Automates investigations

• Uses data from Positive Technologies sensors to build the full attack context and conduct an investigation.
• Obtains enrichment of the following activities:
  • Process startup: process -> session -> user
  • Remote login: RDP, SMB, WMI
  • Movement in the infrastructure: IP -> IP
  • VPN session creation: client IP -> external IP + username

Assesses threat severity

• MaxPatrol O2 views captured resources and assesses the proximity of a non-tolerable event.
  Upon receiving this information, the system escalates attack chain status to "Attention required" before stopping the hacker or prompting the operator to make a decision.
• The threat severity assessment algorithm continues to improve thanks to regular Positive Technologies cyberexercises and the contributions of Standoff 365 Bug Bounty participants.

Stops attackers

• Considers risks to business processes and suggests the optimal response scenario.
  The scenario can be implemented automatically or manually if adjustments are needed.
• Possible response actions:
  • Lock account: in the domain or locally, in Windows, Linux, or Mac.
  • Block IP address in the firewall: incoming/outgoing traffic.
  • Isolate host on the network.
  • Stop running process.
  • Revoke OpenVPN token.
  • Delete email message.

1. Based on the network topology and reachability of hosts, MaxPatrol O2 factors in vulnerability intelligence and models ways in which non-tolerable events might be realized.

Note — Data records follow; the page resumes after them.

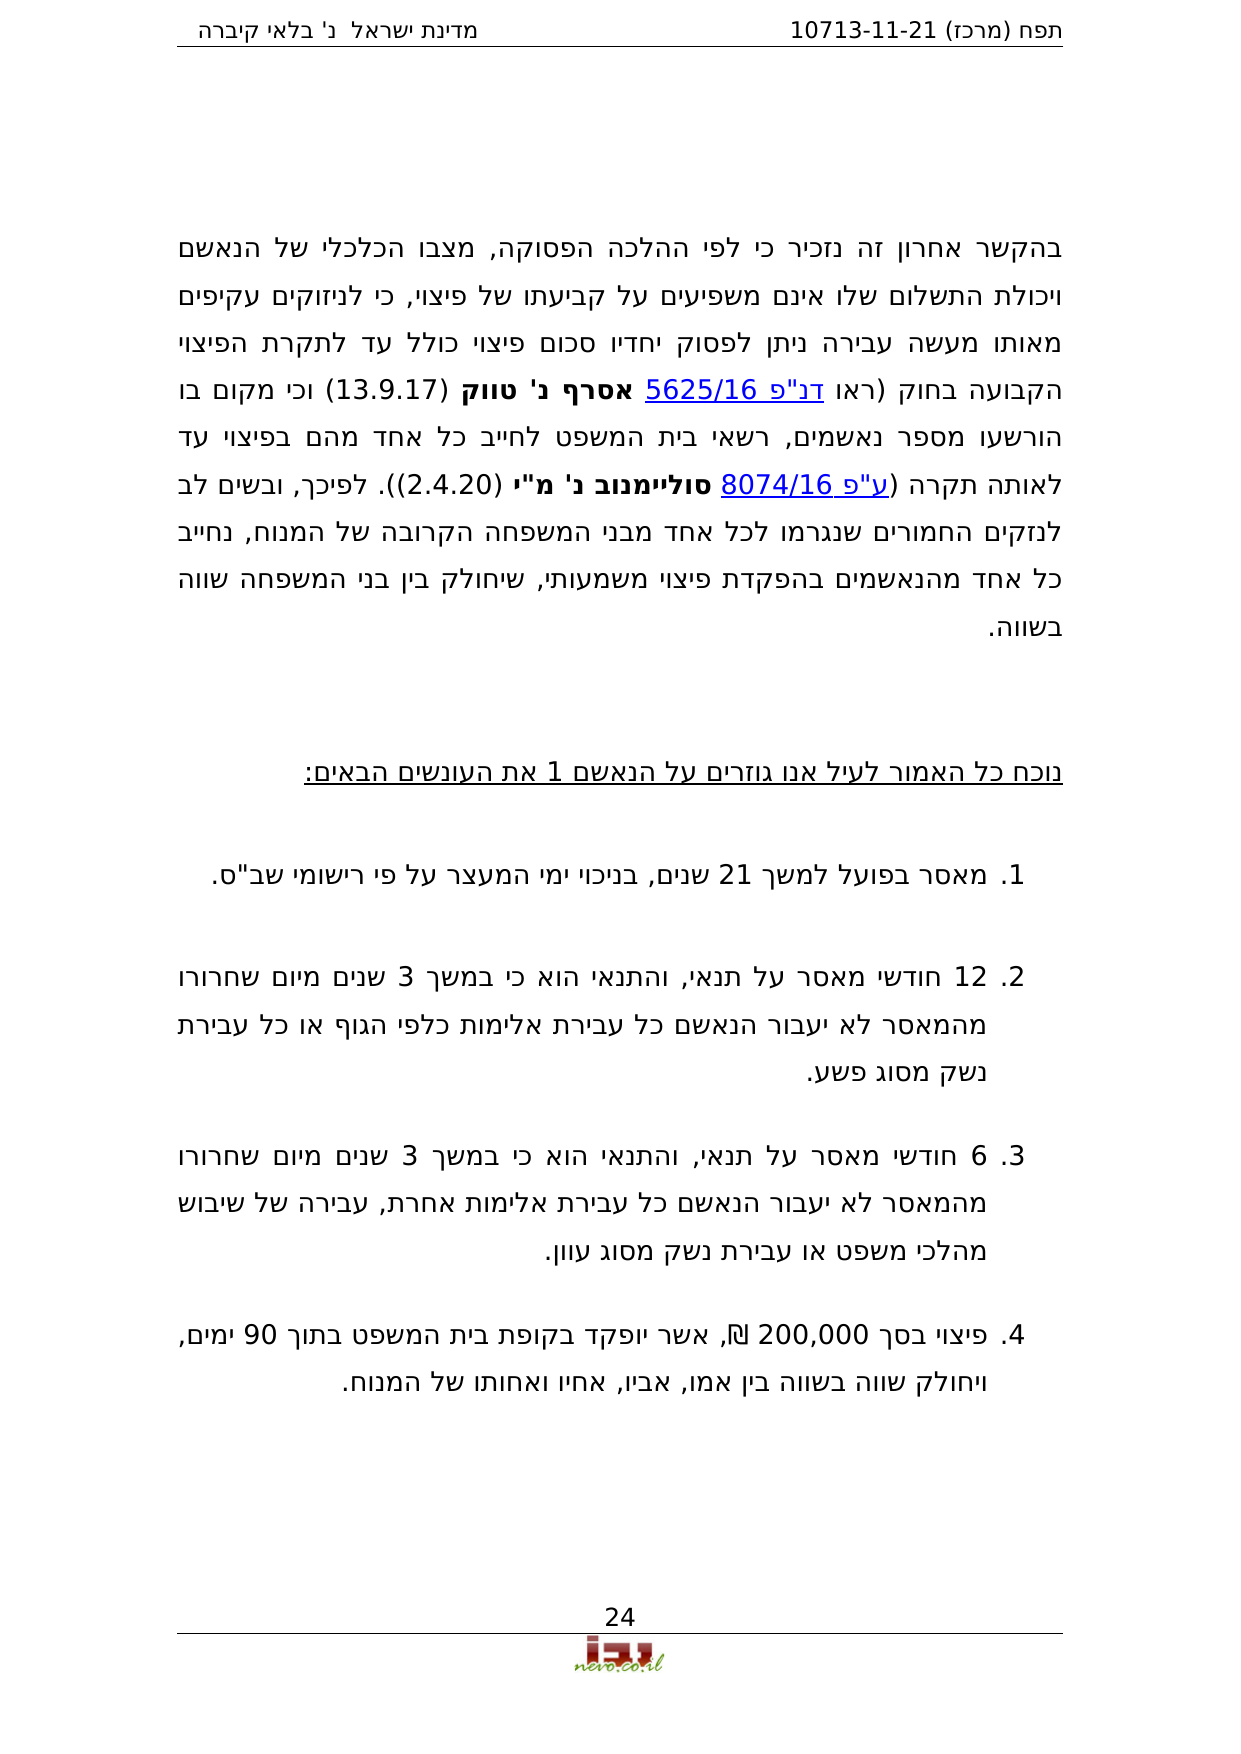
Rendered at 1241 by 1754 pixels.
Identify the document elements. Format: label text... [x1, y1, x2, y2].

list 12 חודשי מאסר על תנאי, והתנאי הוא כי במשך 3 שנים מיום שחרורו מהמאסר לא יעבור הנאשם כל עבירת אלימות כלפי הגוף או כל עבירת נשק מסוג פשע. [177, 962, 1026, 1088]
list מאסר בפועל למשך 21 שנים, בניכוי ימי המעצר על פי רישומי שב"ס. [177, 859, 1026, 891]
list 6 חודשי מאסר על תנאי, והתנאי הוא כי במשך 3 שנים מיום שחרורו מהמאסר לא יעבור הנאשם כל עבירת אלימות אחרת, עבירה של שיבוש מהלכי משפט או עבירת נשק מסוג עוון. [177, 1141, 1026, 1267]
text בהקשר אחרון זה נזכיר כי לפי ההלכה הפסוקה, מצבו הכלכלי של הנאשם ויכולת התשלום שלו אינם משפיעים על קביעתו של פיצוי, כי לניזוקים עקיפים מאותו מעשה עבירה ניתן לפסוק יחדיו סכום פיצוי כולל עד לתקרת הפיצוי הקבועה בחוק (ראו דנ"פ 5625/16 אסרף נ' טווק (13.9.17) וכי מקום בו הורשעו מספר נאשמים, רשאי בית המשפט לחייב כל אחד מהם בפיצוי עד לאותה תקרה (ע"פ 8074/16 סוליימנוב נ' מ"י (2.4.20)). לפיכך, ובשים לב לנזקים החמורים שנגרמו לכל אחד מבני המשפחה הקרובה של המנוח, נחייב כל אחד מהנאשמים בהפקדת פיצוי משמעותי, שיחולק בין בני המשפחה שווה בשווה. [177, 232, 1063, 642]
text נוכח כל האמור לעיל אנו גוזרים על הנאשם 1 את העונשים הבאים: [177, 757, 1063, 788]
list פיצוי בסך 200,000 ₪, אשר יופקד בקופת בית המשפט בתוך 90 ימים, ויחולק שווה בשווה בין אמו, אביו, אחיו ואחותו של המנוח. [177, 1319, 1026, 1398]
picture [574, 1635, 666, 1673]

If risks haven't been identified in advance, the system calculates the attack vectors to the most critical hosts in the infrastructure.
2. MaxPatrol O2 analyzes sensor triggerings and identifies captured, targeted, and attacking resources, such as accounts, hosts, sessions, processes, files, and emails.
3. To assemble an in-depth chain of attacker activity, MaxPatrol O2 queries the relevant sensors for intelligence to build the full attack context, prioritize chains, and decide how to respond.
4. MaxPatrol O2 analyzes the data and correctly links new sensor triggerings with activity chains already in the system. If none of the existing activity chains can be extended with the new data, MaxPatrol O2 creates a new chain to link the triggering received from the sensor.
5. Based on data from the threat prediction module, MaxPatrol O2 assesses the severity level of the attack chain. If it exceeds the threshold value, the system switches the chain to the "Attention required" status and prompts the operator to select response measures.
6. MaxPatrol O2 provides the operator with response options for each resource type to stop the hacker and regain control of the captured resources. All that remains for the operator is to verify the chain and accept the proposed response scenario designed to minimize the impact on the company's critical business processes.